(Input for this task)
□ □ □

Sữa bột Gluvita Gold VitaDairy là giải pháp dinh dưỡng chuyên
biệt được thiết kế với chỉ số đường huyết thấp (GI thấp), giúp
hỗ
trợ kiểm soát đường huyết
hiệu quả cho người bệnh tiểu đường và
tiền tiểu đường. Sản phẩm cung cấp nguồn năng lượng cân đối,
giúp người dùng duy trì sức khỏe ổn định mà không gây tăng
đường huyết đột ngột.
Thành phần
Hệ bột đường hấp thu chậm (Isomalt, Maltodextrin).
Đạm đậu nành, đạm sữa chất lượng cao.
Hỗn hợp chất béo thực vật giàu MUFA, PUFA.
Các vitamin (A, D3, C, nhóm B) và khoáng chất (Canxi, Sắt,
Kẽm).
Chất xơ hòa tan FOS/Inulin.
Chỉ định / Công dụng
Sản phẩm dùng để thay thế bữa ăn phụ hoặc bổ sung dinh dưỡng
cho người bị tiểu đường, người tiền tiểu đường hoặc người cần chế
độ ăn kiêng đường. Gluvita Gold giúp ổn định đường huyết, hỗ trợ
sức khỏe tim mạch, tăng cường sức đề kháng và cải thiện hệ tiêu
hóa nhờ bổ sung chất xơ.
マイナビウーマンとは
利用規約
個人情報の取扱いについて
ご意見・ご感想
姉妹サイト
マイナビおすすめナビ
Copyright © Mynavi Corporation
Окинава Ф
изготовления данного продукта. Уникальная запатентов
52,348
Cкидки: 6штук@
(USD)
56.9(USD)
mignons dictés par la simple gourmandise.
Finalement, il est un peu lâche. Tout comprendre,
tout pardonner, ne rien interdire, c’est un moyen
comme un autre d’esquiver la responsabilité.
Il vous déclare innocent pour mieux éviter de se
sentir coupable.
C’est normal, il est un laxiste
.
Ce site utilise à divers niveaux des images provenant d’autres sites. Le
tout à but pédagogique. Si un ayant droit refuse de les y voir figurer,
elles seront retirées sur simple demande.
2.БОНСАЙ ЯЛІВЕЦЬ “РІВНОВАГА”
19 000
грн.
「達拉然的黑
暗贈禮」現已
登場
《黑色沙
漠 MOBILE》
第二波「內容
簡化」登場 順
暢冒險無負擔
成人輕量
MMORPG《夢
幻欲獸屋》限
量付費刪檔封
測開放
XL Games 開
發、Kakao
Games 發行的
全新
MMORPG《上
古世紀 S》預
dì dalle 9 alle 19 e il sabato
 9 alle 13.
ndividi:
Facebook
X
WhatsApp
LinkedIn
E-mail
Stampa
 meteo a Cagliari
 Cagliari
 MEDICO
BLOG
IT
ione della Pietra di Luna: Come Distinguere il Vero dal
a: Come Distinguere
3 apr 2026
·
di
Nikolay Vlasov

□ □ □

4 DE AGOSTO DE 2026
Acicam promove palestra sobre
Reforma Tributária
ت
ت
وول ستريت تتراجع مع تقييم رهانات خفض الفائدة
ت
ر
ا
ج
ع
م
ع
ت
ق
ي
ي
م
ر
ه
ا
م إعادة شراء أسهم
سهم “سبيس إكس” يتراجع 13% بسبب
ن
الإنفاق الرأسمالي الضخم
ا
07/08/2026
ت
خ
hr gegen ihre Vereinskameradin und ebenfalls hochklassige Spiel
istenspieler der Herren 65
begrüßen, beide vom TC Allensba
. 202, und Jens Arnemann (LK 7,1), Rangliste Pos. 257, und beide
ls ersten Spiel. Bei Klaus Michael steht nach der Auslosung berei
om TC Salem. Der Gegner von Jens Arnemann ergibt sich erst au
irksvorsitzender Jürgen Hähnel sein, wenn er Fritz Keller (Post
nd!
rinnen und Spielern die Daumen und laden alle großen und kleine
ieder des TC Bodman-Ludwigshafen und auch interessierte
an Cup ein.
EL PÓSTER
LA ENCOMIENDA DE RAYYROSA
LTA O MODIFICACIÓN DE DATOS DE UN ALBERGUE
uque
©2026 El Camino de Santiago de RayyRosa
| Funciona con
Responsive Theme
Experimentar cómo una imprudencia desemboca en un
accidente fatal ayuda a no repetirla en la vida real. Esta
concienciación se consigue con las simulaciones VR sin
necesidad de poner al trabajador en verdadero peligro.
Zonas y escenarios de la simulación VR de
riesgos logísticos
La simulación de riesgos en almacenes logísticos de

□ □ □

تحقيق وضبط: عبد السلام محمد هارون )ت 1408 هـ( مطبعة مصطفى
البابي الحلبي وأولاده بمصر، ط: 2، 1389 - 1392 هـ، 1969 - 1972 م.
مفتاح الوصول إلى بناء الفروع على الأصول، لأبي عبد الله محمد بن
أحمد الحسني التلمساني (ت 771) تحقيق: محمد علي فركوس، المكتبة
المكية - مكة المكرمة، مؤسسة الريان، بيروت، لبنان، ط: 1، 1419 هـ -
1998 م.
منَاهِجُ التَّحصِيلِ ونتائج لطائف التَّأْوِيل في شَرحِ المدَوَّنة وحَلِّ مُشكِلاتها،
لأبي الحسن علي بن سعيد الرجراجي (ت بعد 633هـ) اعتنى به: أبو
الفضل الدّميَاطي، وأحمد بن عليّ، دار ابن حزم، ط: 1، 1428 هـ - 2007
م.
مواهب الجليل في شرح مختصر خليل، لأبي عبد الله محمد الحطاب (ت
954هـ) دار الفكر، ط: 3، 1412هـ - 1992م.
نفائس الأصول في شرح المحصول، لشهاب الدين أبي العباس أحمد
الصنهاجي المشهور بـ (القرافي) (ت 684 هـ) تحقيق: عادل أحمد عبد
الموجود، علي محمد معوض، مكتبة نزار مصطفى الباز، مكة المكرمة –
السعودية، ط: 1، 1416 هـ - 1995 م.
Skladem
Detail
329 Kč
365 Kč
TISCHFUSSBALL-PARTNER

□ □ □

(How to complete this task)
From the material above, retype precisely the lines between the line holding "istenspieler der Herren 65" and the line holding "rinnen und Spielern", inclusive, and nothing beyond them.

(Task answer)
istenspieler der Herren 65
begrüßen, beide vom TC Allensba
. 202, und Jens Arnemann (LK 7,1), Rangliste Pos. 257, und beide
ls ersten Spiel. Bei Klaus Michael steht nach der Auslosung berei
om TC Salem. Der Gegner von Jens Arnemann ergibt sich erst au
irksvorsitzender Jürgen Hähnel sein, wenn er Fritz Keller (Post
nd!
rinnen und Spielern die Daumen und laden alle großen und kleine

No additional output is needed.